■ Data ■

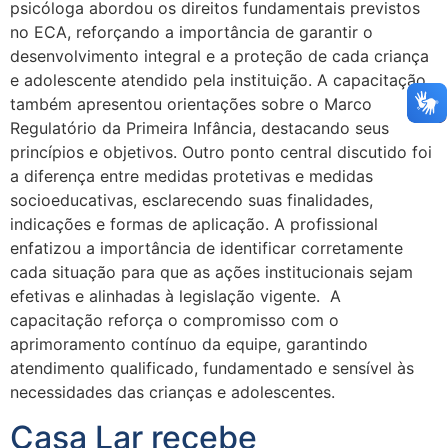
psicóloga abordou os direitos fundamentais previstos
no ECA, reforçando a importância de garantir o
desenvolvimento integral e a proteção de cada criança
e adolescente atendido pela instituição. A capacitação
também apresentou orientações sobre o Marco
Regulatório da Primeira Infância, destacando seus
princípios e objetivos. Outro ponto central discutido foi
a diferença entre medidas protetivas e medidas
socioeducativas, esclarecendo suas finalidades,
indicações e formas de aplicação. A profissional
enfatizou a importância de identificar corretamente
cada situação para que as ações institucionais sejam
efetivas e alinhadas à legislação vigente. A
capacitação reforça o compromisso com o
aprimoramento contínuo da equipe, garantindo
atendimento qualificado, fundamentado e sensível às
necessidades das crianças e adolescentes.
Casa Lar recebe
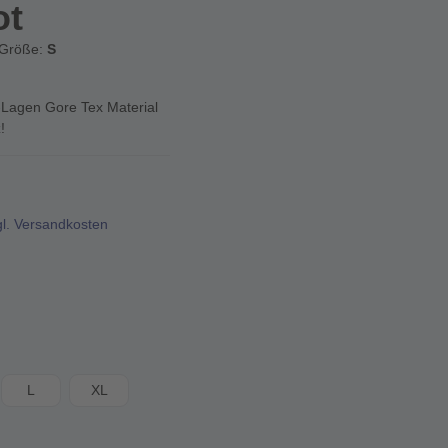
ot
nGröße:
S
-Lagen Gore Tex Material
!
gl. Versandkosten
L
XL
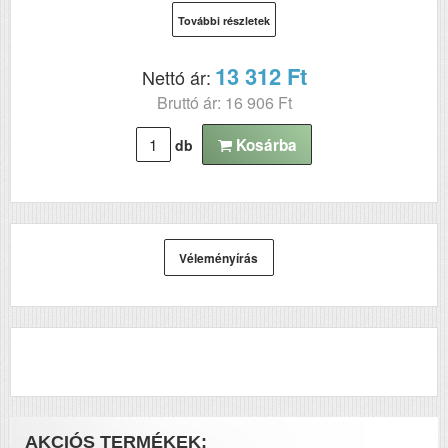
WF-C8610DWF;
További részletek
WorkForce Pro
WF-C8690 Series
13 312 Ft
Nettó ár:
Bruttó ár: 16 906 Ft
Kosárba
db
Véleményírás
AKCIÓS TERMÉKEK:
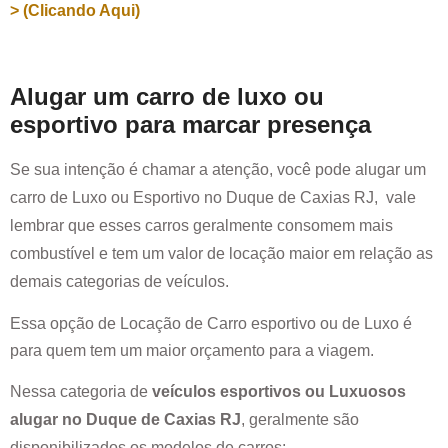
> (Clicando Aqui)
Alugar um carro de luxo ou
esportivo para marcar presença
Se sua intenção é chamar a atenção, você pode alugar um
carro de Luxo ou Esportivo no
Duque de Caxias RJ
, vale
lembrar que esses carros geralmente consomem mais
combustível e tem um valor de locação maior em relação as
demais categorias de veículos.
Essa opção de Locação de Carro esportivo ou de Luxo é
para quem tem um maior orçamento para a viagem.
Nessa categoria de
veículos esportivos ou Luxuosos
alugar no
Duque de Caxias RJ
, geralmente são
disponibilizados os modelos de carros:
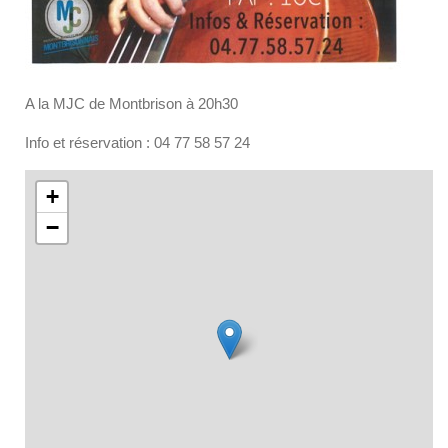
A la MJC de Montbrison à 20h30
Info et réservation : 04 77 58 57 24
+
−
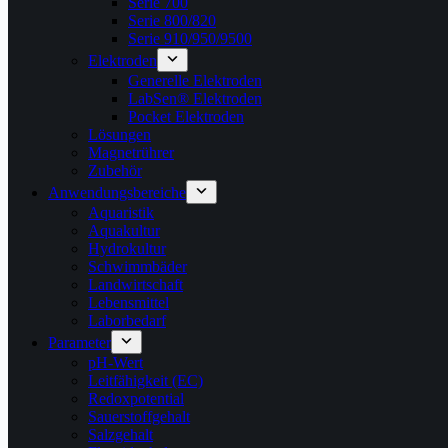
Serie 700
Serie 800/820
Serie 910/950/9500
Elektroden
Generelle Elektroden
LabSen® Elektroden
Pocket Elektroden
Lösungen
Magnetrührer
Zubehör
Anwendungsbereiche
Aquaristik
Aquakultur
Hydrokultur
Schwimmbäder
Landwirtschaft
Lebensmittel
Laborbedarf
Parameter
pH-Wert
Leitfähigkeit (EC)
Redoxpotential
Sauerstoffgehalt
Salzgehalt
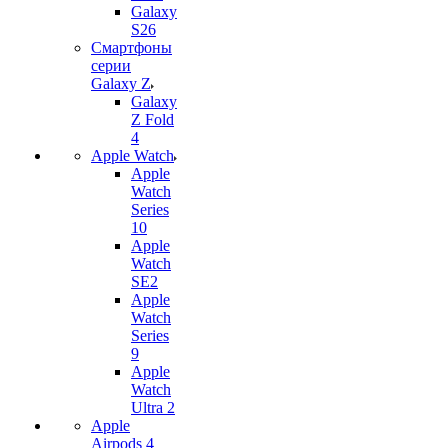
Galaxy
S26
Смартфоны
серии
Galaxy Z
Galaxy
Z Fold
4
Apple Watch
Apple
Watch
Series
10
Apple
Watch
SE2
Apple
Watch
Series
9
Apple
Watch
Ultra 2
Apple
Airpods 4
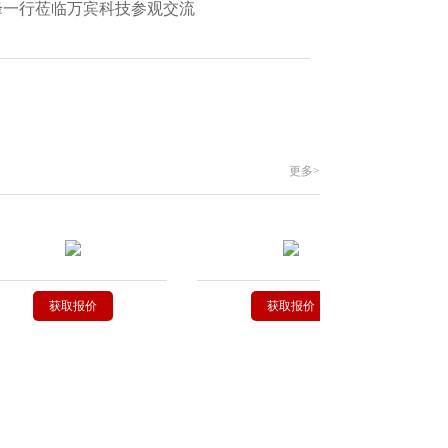
艳峰一行莅临万宾科技参观交流
更多>
获取报价
获取报价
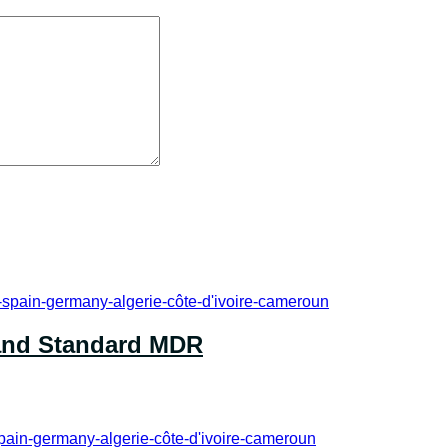
and Standard MDR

■ Task to complete ■
Search the records for the string "carros" and return every line in which it occurs.

■ Output ■
lembrar que esses carros geralmente consomem mais
disponibilizados os modelos de carros:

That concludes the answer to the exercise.